__Stored items__
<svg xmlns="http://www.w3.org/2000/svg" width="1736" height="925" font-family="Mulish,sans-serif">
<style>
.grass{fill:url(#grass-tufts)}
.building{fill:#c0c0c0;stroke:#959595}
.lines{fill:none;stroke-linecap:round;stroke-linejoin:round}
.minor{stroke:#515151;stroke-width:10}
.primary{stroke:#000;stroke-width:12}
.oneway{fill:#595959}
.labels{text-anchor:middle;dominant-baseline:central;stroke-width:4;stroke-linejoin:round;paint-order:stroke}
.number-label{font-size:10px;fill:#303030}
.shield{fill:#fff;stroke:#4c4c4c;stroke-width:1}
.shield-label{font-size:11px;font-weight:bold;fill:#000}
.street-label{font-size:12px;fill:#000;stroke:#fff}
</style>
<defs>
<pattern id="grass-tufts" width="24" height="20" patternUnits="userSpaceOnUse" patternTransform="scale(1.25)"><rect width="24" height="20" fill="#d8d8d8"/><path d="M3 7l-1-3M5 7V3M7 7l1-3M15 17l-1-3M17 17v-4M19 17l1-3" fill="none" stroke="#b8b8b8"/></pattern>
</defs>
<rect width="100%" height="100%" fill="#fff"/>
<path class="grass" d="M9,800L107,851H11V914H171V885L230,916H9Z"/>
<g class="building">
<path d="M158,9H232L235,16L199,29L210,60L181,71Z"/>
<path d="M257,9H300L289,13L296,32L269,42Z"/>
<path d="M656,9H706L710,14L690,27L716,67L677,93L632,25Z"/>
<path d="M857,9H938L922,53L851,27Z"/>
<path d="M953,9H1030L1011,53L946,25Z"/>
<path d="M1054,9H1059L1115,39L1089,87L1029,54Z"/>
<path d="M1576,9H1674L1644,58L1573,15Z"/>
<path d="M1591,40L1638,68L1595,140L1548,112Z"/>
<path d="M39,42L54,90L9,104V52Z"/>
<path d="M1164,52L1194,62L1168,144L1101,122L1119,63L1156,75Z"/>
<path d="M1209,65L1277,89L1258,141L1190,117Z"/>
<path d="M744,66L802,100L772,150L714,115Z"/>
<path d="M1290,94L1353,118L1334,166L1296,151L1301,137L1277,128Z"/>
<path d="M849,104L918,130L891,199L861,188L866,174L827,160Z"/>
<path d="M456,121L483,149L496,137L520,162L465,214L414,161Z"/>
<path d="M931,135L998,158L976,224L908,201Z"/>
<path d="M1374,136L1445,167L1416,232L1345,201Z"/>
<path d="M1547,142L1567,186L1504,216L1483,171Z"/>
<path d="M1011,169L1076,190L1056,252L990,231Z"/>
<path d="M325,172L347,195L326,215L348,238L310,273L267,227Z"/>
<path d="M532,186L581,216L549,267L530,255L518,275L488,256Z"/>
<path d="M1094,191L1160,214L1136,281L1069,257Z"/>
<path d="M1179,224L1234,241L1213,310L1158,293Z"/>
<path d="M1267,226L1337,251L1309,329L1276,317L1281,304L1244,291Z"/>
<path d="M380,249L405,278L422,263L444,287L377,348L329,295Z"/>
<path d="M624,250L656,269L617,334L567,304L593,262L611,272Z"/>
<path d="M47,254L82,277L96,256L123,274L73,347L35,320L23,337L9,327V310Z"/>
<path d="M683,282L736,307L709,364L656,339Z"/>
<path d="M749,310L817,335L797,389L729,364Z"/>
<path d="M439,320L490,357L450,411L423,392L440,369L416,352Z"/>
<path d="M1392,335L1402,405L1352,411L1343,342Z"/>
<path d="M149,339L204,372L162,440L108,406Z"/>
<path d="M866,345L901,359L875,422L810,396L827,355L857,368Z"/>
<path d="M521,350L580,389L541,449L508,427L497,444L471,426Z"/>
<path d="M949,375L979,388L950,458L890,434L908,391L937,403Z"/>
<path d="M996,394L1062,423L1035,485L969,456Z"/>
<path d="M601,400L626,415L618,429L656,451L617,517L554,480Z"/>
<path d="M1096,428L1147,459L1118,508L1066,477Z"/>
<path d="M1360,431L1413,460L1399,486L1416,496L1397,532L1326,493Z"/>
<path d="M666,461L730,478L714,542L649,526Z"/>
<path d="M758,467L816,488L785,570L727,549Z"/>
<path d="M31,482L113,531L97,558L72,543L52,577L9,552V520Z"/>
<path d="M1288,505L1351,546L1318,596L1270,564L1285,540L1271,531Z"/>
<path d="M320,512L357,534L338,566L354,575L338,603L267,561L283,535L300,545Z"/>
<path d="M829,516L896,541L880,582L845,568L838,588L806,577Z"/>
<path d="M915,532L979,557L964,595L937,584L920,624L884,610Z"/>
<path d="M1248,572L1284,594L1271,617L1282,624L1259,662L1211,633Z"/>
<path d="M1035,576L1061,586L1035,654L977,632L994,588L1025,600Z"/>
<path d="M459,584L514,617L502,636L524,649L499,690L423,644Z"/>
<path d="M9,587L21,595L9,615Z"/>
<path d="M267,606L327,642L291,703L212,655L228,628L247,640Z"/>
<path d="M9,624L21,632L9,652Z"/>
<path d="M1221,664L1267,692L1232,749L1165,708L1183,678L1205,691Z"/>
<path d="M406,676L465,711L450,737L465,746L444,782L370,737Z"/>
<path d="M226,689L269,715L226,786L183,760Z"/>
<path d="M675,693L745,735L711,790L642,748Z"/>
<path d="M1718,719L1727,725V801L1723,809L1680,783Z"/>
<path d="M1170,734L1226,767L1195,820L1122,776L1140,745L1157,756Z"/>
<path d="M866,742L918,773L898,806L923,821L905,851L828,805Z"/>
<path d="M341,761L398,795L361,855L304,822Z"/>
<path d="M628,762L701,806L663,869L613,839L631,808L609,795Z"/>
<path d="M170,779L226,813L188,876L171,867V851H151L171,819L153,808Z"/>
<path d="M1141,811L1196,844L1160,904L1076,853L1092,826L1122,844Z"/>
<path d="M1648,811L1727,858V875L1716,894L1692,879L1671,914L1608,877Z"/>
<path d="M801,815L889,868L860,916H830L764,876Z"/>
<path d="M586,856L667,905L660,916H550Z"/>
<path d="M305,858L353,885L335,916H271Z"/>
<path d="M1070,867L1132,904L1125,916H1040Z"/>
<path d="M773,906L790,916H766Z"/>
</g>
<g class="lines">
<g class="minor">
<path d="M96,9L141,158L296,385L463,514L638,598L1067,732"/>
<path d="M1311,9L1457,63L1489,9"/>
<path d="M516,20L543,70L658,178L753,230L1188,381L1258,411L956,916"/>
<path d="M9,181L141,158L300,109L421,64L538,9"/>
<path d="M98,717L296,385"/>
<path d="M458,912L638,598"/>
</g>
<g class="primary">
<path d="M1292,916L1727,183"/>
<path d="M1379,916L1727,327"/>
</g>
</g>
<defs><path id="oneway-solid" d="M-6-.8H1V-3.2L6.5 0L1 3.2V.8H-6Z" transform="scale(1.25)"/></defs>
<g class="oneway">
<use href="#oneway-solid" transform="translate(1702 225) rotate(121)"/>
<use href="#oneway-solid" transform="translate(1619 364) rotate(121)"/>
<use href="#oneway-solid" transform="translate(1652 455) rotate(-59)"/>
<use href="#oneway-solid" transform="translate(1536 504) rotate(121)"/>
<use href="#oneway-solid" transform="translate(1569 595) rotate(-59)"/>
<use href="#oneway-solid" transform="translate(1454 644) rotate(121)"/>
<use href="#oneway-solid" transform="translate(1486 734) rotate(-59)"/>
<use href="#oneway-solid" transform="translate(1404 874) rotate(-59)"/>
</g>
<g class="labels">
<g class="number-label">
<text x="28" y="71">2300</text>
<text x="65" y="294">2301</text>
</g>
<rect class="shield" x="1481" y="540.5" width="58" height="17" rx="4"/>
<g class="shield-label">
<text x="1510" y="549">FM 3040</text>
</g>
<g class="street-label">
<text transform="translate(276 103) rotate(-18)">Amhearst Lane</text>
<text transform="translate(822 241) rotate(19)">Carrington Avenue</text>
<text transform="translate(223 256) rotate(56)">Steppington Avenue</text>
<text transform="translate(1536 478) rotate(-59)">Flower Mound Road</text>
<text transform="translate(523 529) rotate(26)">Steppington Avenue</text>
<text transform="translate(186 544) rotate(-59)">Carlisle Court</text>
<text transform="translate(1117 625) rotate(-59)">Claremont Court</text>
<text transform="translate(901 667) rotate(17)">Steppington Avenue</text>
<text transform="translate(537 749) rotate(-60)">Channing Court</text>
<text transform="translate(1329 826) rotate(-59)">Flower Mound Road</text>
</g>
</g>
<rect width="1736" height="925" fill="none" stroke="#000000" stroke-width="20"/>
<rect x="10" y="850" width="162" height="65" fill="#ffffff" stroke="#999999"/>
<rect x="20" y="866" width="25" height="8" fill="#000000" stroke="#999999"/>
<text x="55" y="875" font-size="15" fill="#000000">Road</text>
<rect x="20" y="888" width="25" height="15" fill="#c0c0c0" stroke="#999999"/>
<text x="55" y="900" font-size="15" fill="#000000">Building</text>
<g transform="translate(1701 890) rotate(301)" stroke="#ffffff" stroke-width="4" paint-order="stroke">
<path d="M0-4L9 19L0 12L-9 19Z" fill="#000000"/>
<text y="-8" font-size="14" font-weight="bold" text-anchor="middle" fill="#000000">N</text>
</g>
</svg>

__TASK ITEM__
Look through the entries and return each line that has the word "lines" in it.

__REPLY__
.lines{fill:none;stroke-linecap:round;stroke-linejoin:round}
<g class="lines">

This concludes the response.